Józef Montwiłł (Juozapas Montvila; 9 March 1850 – 7 February 1911) was a Polish–Lithuanian nobleman, who was a bank owner and philanthropist, notable for the many social societies he founded. A descendant of a noble Lithuanian family, Montwiłł inherited a significant fortune, which he further increased through banking and investment. He financed numerous courses for the poor, among them, was a class of painting and arts, run by (among others) Józef Bałzukiewicz and Ivan Trutnev, from which graduated a renowned Lithuanian artist Juozas Zikaras.
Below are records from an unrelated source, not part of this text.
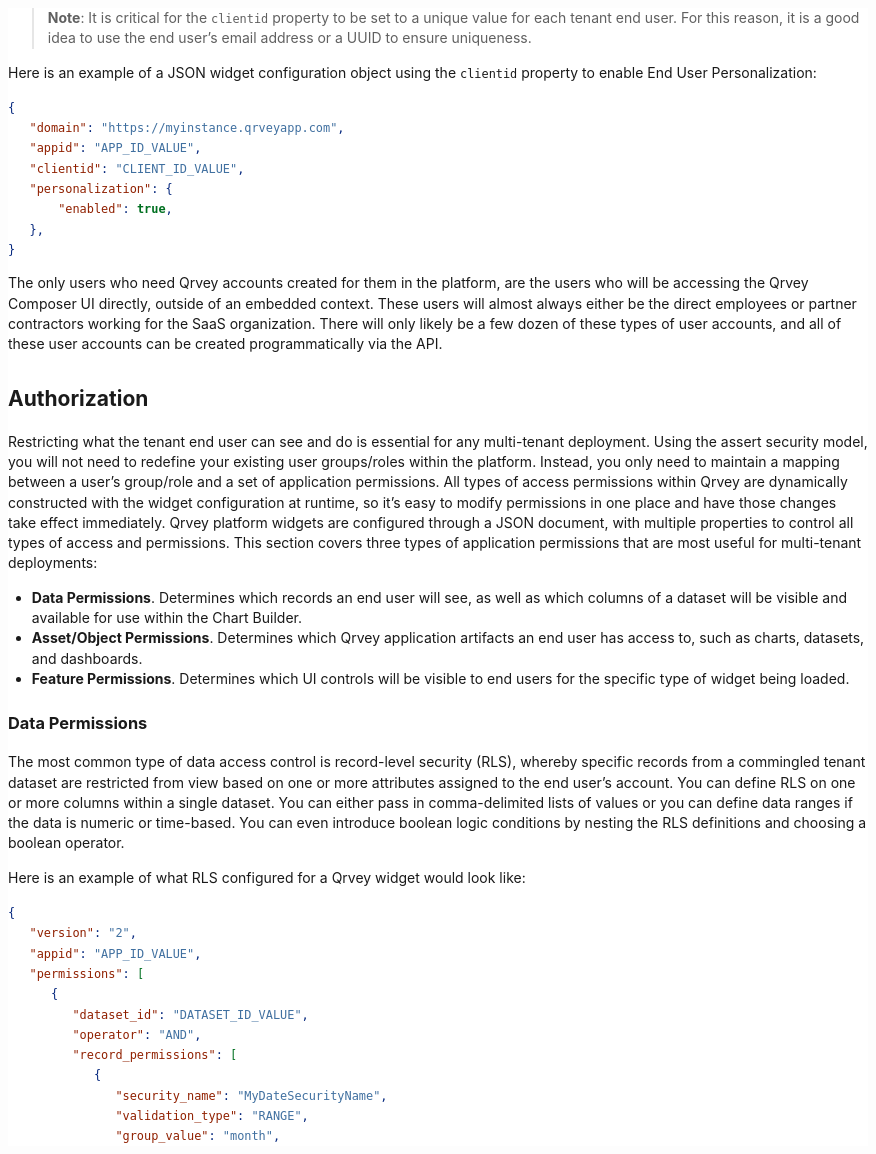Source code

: >**Note**:  It is critical for the `clientid` property to be set to a unique value for each tenant end user.  For this reason, it is a good idea to use the end user’s email address or a UUID to ensure uniqueness.

Here is an example of a JSON widget configuration object using the `clientid` property to enable End User Personalization:

```json
{
   "domain": "https://myinstance.qrveyapp.com",
   "appid": "APP_ID_VALUE",
   "clientid": "CLIENT_ID_VALUE",
   "personalization": {
       "enabled": true,
   },
}
```

The only users who need Qrvey accounts created for them in the platform, are the users who will be accessing the Qrvey Composer UI directly, outside of an embedded context.  These users will almost always either be the direct employees or partner contractors working for the SaaS organization.  There will only likely be a few dozen of these types of user accounts, and all of these user accounts can be created programmatically via the API.


## Authorization

Restricting what the tenant end user can see and do is essential for any multi-tenant deployment.  Using the assert security model, you will not need to redefine your existing user groups/roles within the platform.  Instead, you only need to maintain a mapping between a user’s group/role and a set of application permissions.  All types of access permissions within Qrvey are dynamically constructed with the widget configuration at runtime, so it’s easy to modify permissions in one place and have those changes take effect immediately.  Qrvey platform widgets are configured through a JSON document, with multiple properties to control all types of access and permissions.  This section covers three types of application permissions that are most useful for multi-tenant deployments:

* **Data Permissions**. Determines which records an end user will see, as well as which columns of a dataset will be visible and available for use within the Chart Builder. 
* **Asset/Object Permissions**. Determines which Qrvey application artifacts an end user has access to, such as charts, datasets, and dashboards.
* **Feature Permissions**. Determines which UI controls will be visible to end users for the specific type of widget being loaded.

### Data Permissions

The most common type of data access control is record-level security (RLS), whereby specific records from a commingled tenant dataset are restricted from view based on one or more attributes assigned to the end user’s account.  You can define RLS on one or more columns within a single dataset.  You can either pass in comma-delimited lists of values or you can define data ranges if the data is numeric or time-based.  You can even introduce boolean logic conditions by nesting the RLS definitions and choosing a boolean operator.

Here is an example of what RLS configured for a Qrvey widget would look like:

```json
{
   "version": "2",
   "appid": "APP_ID_VALUE",
   "permissions": [
      {
         "dataset_id": "DATASET_ID_VALUE",
         "operator": "AND",
         "record_permissions": [
            {
               "security_name": "MyDateSecurityName",
               "validation_type": "RANGE",
               "group_value": "month",
```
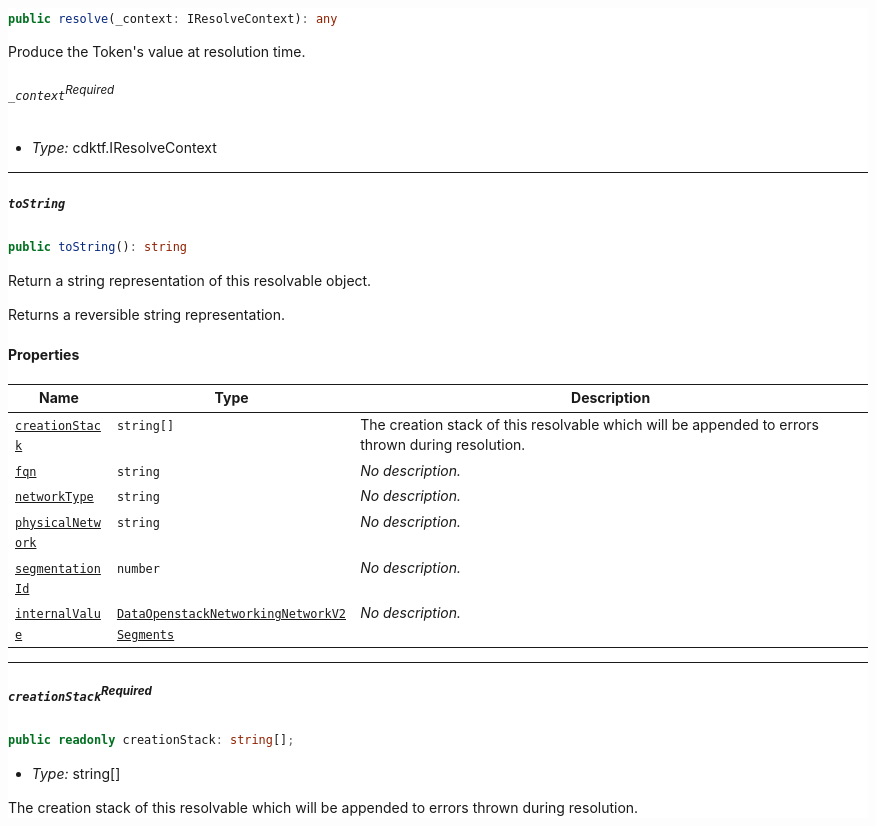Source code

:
 ```typescript
public resolve(_context: IResolveContext): any
```

Produce the Token's value at resolution time.

###### `_context`<sup>Required</sup> <a name="_context" id="@ithings/cdktf-provider-openstack.dataOpenstackNetworkingNetworkV2.DataOpenstackNetworkingNetworkV2SegmentsOutputReference.resolve.parameter._context"></a>

- *Type:* cdktf.IResolveContext

---

##### `toString` <a name="toString" id="@ithings/cdktf-provider-openstack.dataOpenstackNetworkingNetworkV2.DataOpenstackNetworkingNetworkV2SegmentsOutputReference.toString"></a>

```typescript
public toString(): string
```

Return a string representation of this resolvable object.

Returns a reversible string representation.


#### Properties <a name="Properties" id="Properties"></a>

| **Name** | **Type** | **Description** |
| --- | --- | --- |
| <code><a href="#@ithings/cdktf-provider-openstack.dataOpenstackNetworkingNetworkV2.DataOpenstackNetworkingNetworkV2SegmentsOutputReference.property.creationStack">creationStack</a></code> | <code>string[]</code> | The creation stack of this resolvable which will be appended to errors thrown during resolution. |
| <code><a href="#@ithings/cdktf-provider-openstack.dataOpenstackNetworkingNetworkV2.DataOpenstackNetworkingNetworkV2SegmentsOutputReference.property.fqn">fqn</a></code> | <code>string</code> | *No description.* |
| <code><a href="#@ithings/cdktf-provider-openstack.dataOpenstackNetworkingNetworkV2.DataOpenstackNetworkingNetworkV2SegmentsOutputReference.property.networkType">networkType</a></code> | <code>string</code> | *No description.* |
| <code><a href="#@ithings/cdktf-provider-openstack.dataOpenstackNetworkingNetworkV2.DataOpenstackNetworkingNetworkV2SegmentsOutputReference.property.physicalNetwork">physicalNetwork</a></code> | <code>string</code> | *No description.* |
| <code><a href="#@ithings/cdktf-provider-openstack.dataOpenstackNetworkingNetworkV2.DataOpenstackNetworkingNetworkV2SegmentsOutputReference.property.segmentationId">segmentationId</a></code> | <code>number</code> | *No description.* |
| <code><a href="#@ithings/cdktf-provider-openstack.dataOpenstackNetworkingNetworkV2.DataOpenstackNetworkingNetworkV2SegmentsOutputReference.property.internalValue">internalValue</a></code> | <code><a href="#@ithings/cdktf-provider-openstack.dataOpenstackNetworkingNetworkV2.DataOpenstackNetworkingNetworkV2Segments">DataOpenstackNetworkingNetworkV2Segments</a></code> | *No description.* |

---

##### `creationStack`<sup>Required</sup> <a name="creationStack" id="@ithings/cdktf-provider-openstack.dataOpenstackNetworkingNetworkV2.DataOpenstackNetworkingNetworkV2SegmentsOutputReference.property.creationStack"></a>

```typescript
public readonly creationStack: string[];
```

- *Type:* string[]

The creation stack of this resolvable which will be appended to errors thrown during resolution.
In 1898, Montwiłł also financed a monument to Adam Mickiewicz in Vilnius, designed by Tadeusz Stryjeński. As the tsarist authorities did not allow the monument to be placed in open space, it was built inside Church of St. Johns. Montwiłł also created the Lutnia Artistic Society and financed the construction of the society's theatre, in currently Lithuanian National Drama Theatre. Among other societies, he formed and financed the Society of Friends of Science, one of the founding members of the Polish Academy of Sciences.

Montwiłł also financed the creation of a Polish school in Vilnius (1907), the Panevėžys city hall; built already after his death, and the Polish Theatre in Vilnius (in modern times the Old Theatre of Vilnius). He died in 1911, and was buried at the Rasos Cemetery. His tomb, designed by Zygmunt Otto, was decorated with a sculpture of an angel. Although vandalized in recent times, the tomb remains there. In 1935, a monument to Montwiłł was erected in front of the Church of the Assumption of the Blessed Virgin Mary. A monument in his honour was built in the square, located in the former Franciscan cemetery on the Trakų Street, Vilnius.

In modern times, the Polish Culture in Lithuania Fund (Fundacja Kultury Polskiej na Litwie im. Józefa Montwiłła) has adopted Montwiłł as its patron.